The ideal gas law is a fundamental concept in chemistry that describes the behavior of an ideal gas, using the equation:\[ PV = nRT \]Where \(P\) is the pressure of the gas, \(V\) is the volume, \(n\) is the number of moles, \(R\) is the ideal gas constant (\(0.0821 \; \text{L atm K}^{-1} \text{mol}^{-1}\)), and \(T\) is the temperature in Kelvins.
This equation offers a simple way to relate these different properties of a gas and can be used to find any one variable if the others are known.

• In this exercise, we're using the ideal gas law to calculate the partial pressure of \(O_2\) gas given a container of fixed volume and temperature.
• Remember to always convert the temperature from Celsius to Kelvin when using the ideal gas law by adding \(273\) to the Celsius temperature.
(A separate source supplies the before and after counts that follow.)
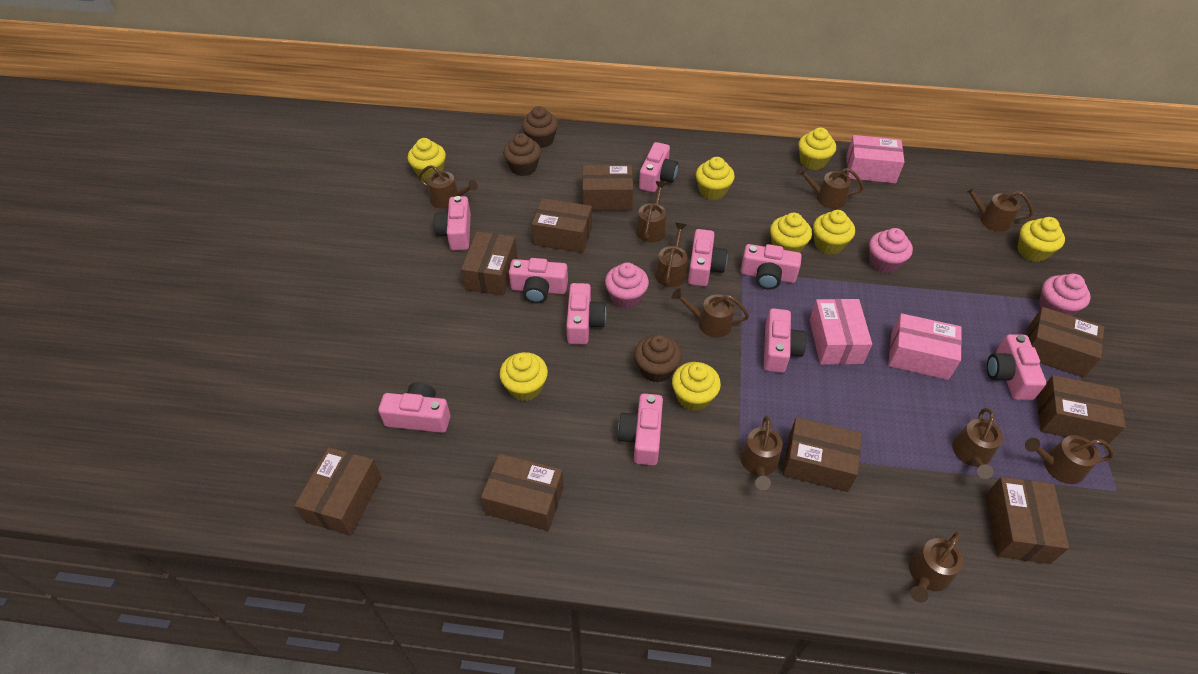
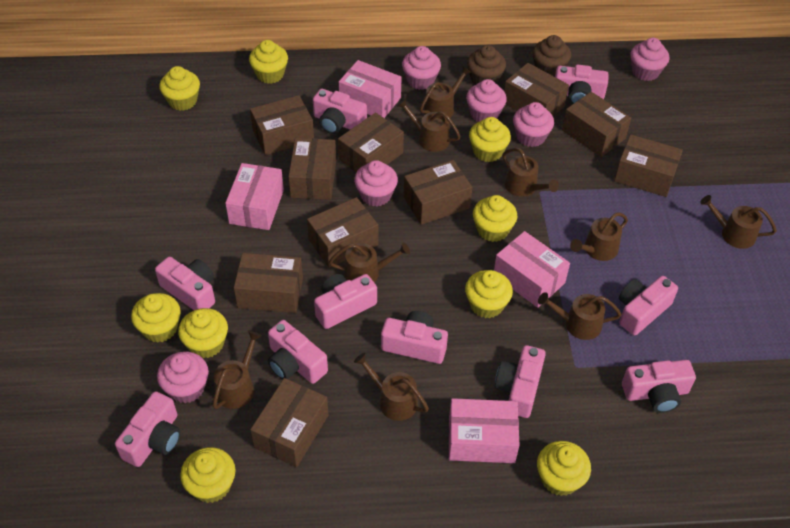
brown box: [294,447,381,536] [461,231,518,296] [481,454,564,531] [532,198,592,253] [582,165,633,211] [783,417,862,492] [986,477,1069,564] [1027,307,1104,378] [1037,375,1126,445] = 9 -> [234,253,303,313] [250,95,314,155] [250,378,329,467] [288,138,336,200] [307,197,378,268] [338,113,404,172] [404,160,472,225] [504,63,569,116] [562,92,631,157] [614,134,683,197] = 10
brown cupcake: [503,133,541,176] [522,106,558,148] [634,335,682,382] = 3 -> [467,45,506,85] [533,35,571,77] = 2
brown watering can: [418,165,478,209] [636,181,666,242] [655,223,687,287] [672,288,749,338] [740,415,783,490] [796,166,864,209] [909,531,963,603] [952,408,1003,479] [963,184,1033,232] [1025,435,1114,484] = 10 -> [213,331,262,409] [329,243,410,283] [354,353,429,421] [397,98,461,152] [420,66,471,118] [502,148,559,197] [538,292,621,340] [570,212,628,261] [700,195,777,249] = 9
pink box: [810,299,872,365] [846,135,904,183] [888,313,962,380] = 3 -> [225,163,284,230] [339,60,402,118] [449,398,520,463] [494,231,570,308] = 4
pink cupcake: [605,262,649,309] [869,228,913,273] [1039,274,1091,316] = 3 -> [157,352,209,403] [354,160,398,206] [402,46,441,90] [466,79,507,122] [513,102,554,147] [630,38,669,81] = 6
yellow cupcake: [408,138,446,180] [500,352,548,401] [672,362,721,411] [696,157,735,200] [770,213,812,253] [798,128,836,170] [813,210,855,255] [1017,217,1065,262] = 8 -> [131,293,181,343] [159,66,200,111] [178,308,228,358] [180,447,236,503] [249,40,288,84] [465,270,513,318] [469,117,511,162] [473,195,517,242] [537,441,591,496] = 9

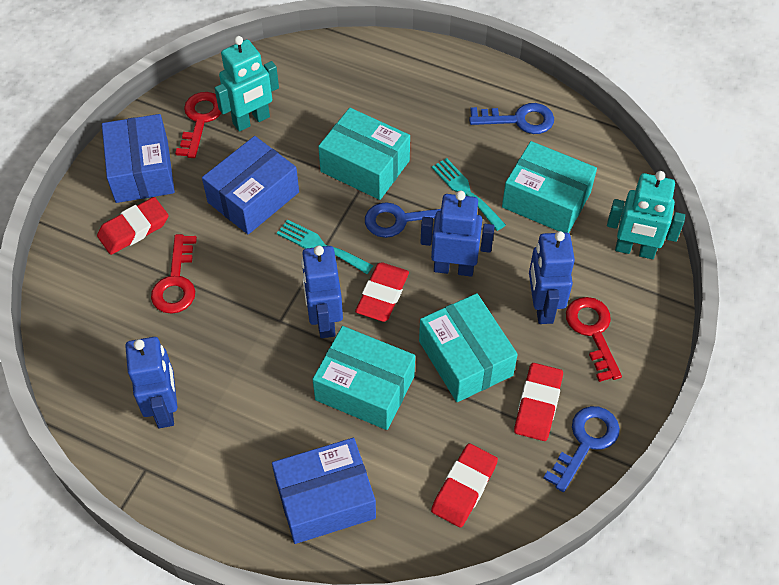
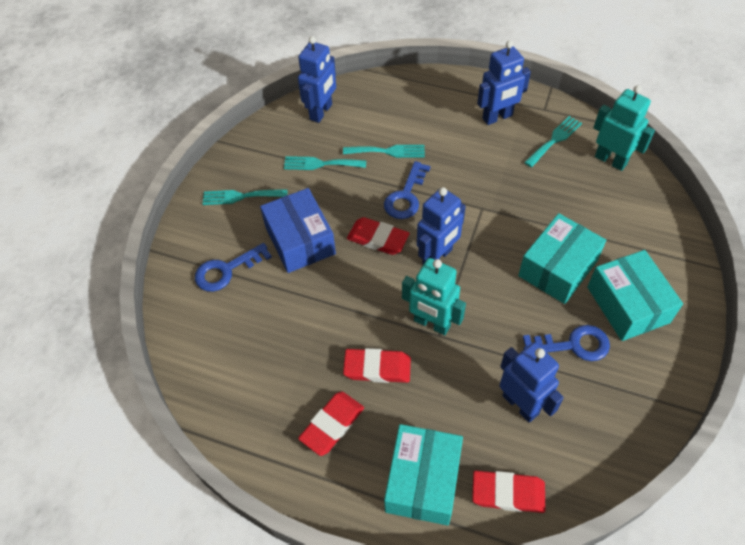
blue box: [102,114,175,203] [202,136,299,234] [272,438,376,544] = 3 -> [260,188,336,273] = 1
red key: [151,234,197,314] [175,92,221,158] [566,297,622,382] = 3 -> none = 0
turquoise box: [312,326,415,430] [318,108,410,200] [419,293,518,402] [502,141,597,233] = 4 -> [384,424,463,526] [518,213,606,304] [587,250,683,341] = 3
turquoise fork: [277,219,373,274] [432,158,506,231] = 2 -> [203,189,287,205] [284,156,366,170] [343,145,425,158] [524,116,582,167] = 4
Using the ideal gas law, you can determine how gases will behave under different conditions of pressure, temperature, and volume.

Stoichiometry

Stoichiometry is the section of chemistry that involves using relationships between reactants and products in chemical reactions to calculate quantities of substances. It allows chemists to predict the amounts of products formed in a reaction from known quantities of reactants.

• In the reaction provided, for every mole of \(N_2O_5\) that decomposes, half a mole of \(O_2\) is formed.
• Using stoichiometry, you can determine that if \(0.114\) moles of \(N_2O_5\) have reacted, then \(0.057\) moles of \(O_2\) are produced from the decomposition of \(N_2O_5\).

This proportionality is determined by the coefficients of the balanced equation for the decomposition reaction.
Stoichiometry is crucial in both laboratory settings and industrial processes for calculating yields and ensuring that reactions proceed efficiently.

Decomposition reaction

A decomposition reaction occurs when a single compound breaks down into two or more simpler substances. This type of reaction is often represented by the formula:\[ AB \rightarrow A + B \]In the context of the provided exercise, the compound \(N_2O_5\) decomposes to form nitrogen dioxide \(NO_2\) and oxygen \(O_2\).

• Decomposition reactions can be initiated by various factors, such as heat, light, or catalysts.
• For \(N_2O_5\), the reaction is first-order and is accelerated by an increase in temperature.

This particular decomposition is noteworthy because it produces gaseous products, which allows for the application of the ideal gas law in determining pressures formed during the reaction.
Understanding decomposition reactions is key in various fields, including environmental chemistry and materials science, where breaking down compounds is necessary for processing or eliminating substances.